By Steve Ulvi, Journal contributor.

These scattered fir-clad islands we call home remain picturesque; in ways a pleasant backwater in time, a reprieve from the frenetic chaos of modernity. But what to make of our history?

These low ridges withstood the last glacial sculpting and are a testament to deep-time resilience to monumental battering. This once barren archipelago and region flourished with increasing biotic complexity through prehistoric millennia. In the last 150 years this area seems to be about convergence; ecologically, historically, and politically all interconnected by a massive web of anadromous salmon country.
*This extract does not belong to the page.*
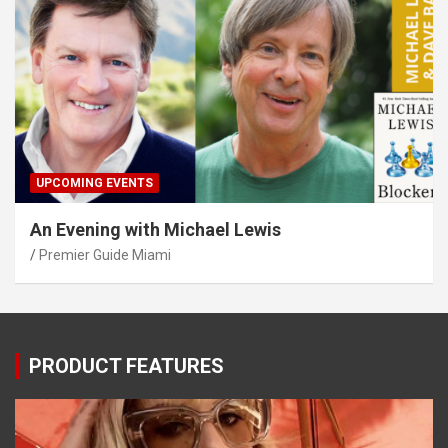
UPCOMING EVENTS
An Evening with Michael Lewis
Premier Guide Miami
PRODUCT FEATURES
The ancestors of our sickly Southern Resident Killer Whales evolved and persisted through deep time to spend summer months here gorging on the concentrations of large, river-bound chinook. From “time immemorial” (the last 13,000 years give or take), the Coast Salish tribes flourished at the confluences of rivers and co-mingled peaceably as necessary; especially out here where homecoming silver hordes converged.
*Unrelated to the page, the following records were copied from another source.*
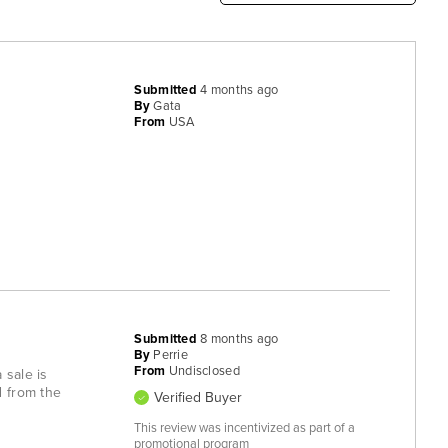
Submitted
4 months ago
By
Gata
From
USA
Submitted
8 months ago
By
Perrie
From
Undisclosed
 sale is
d from the
Verified Buyer
This review was incentivized as part of a
promotional program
Manifest destiny reached the northern Pacific coast rather late after many probing explorations by sail and canoe, but with a destructive vigor that rapidly altered the ancient, time-tested ways of life. The 1855 treaties forced on far-flung tribes by a zealous Governor Stevens, vastly shrank native homelands, sought separation then assimilation while recognizing decimated sovereign tribes and promising the continuance of hunting and fishing in the scattered “usual and accustomed” areas. However, the ensuing cancerous resource extraction, mindless damming, urbanization and industrial effluents continued without respect for indigenous cultures, sovereign rights or basic ecological precautionary principles.
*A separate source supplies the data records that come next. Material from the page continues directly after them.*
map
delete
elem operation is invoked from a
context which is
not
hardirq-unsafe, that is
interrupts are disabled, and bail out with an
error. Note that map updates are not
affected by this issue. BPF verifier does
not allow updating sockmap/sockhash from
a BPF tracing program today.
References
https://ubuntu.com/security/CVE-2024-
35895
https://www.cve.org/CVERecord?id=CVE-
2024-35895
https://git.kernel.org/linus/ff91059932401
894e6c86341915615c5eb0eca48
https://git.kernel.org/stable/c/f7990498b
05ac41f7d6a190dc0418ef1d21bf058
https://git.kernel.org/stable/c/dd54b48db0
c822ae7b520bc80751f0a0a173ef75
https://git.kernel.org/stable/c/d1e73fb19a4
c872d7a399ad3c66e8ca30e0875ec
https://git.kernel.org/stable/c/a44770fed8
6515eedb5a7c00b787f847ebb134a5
Sadly today, for all of us who hold wild salmon dear, those rights for government-to-government input in state and federal regulatory or development decisions over the next 100 years were obfuscated and crassly ignored until the protests of indigenous fishing activists and the pivotal 1974 “Boldt Decision.”

Today’s devastation of the vaunted Salish Sea is far from over. US portions are a paradise lost. The mounting pressures of overpopulation, pollution and cynically mismanaged marine resources are now being exacerbated by climate change stressors making it unlikely that the keystone species of salmon and co-evolved resident pods of SRKW, so thoroughly abused, will ever recover.

My life’s experiences cause me to find some hope in the increasing economic strength and flexing of sovereign muscle by re-emergent local tribes. Coast Salish have blocked disastrous plans for massive coal and oil export facilities. The insane state permitting of net pens was finally undone by storm, corporate malfeasance and tribes. So much more. They might be in the best position to ramp up hatcheries and perhaps initiate substantial land-based aquaculture to take some pressure off wild salmon stocks. Although salmon are in serious decline tribes today seek to renew cultural ties here that were expunged in the 1860s. Where and when appropriate, why not?

However, the widespread use of the weighty “government to government” phrase in county parlance is oddly self-serving and confuses the county status when properly “consulting” with tribes that are sovereign nations whose treaty interests trump our subservient standing.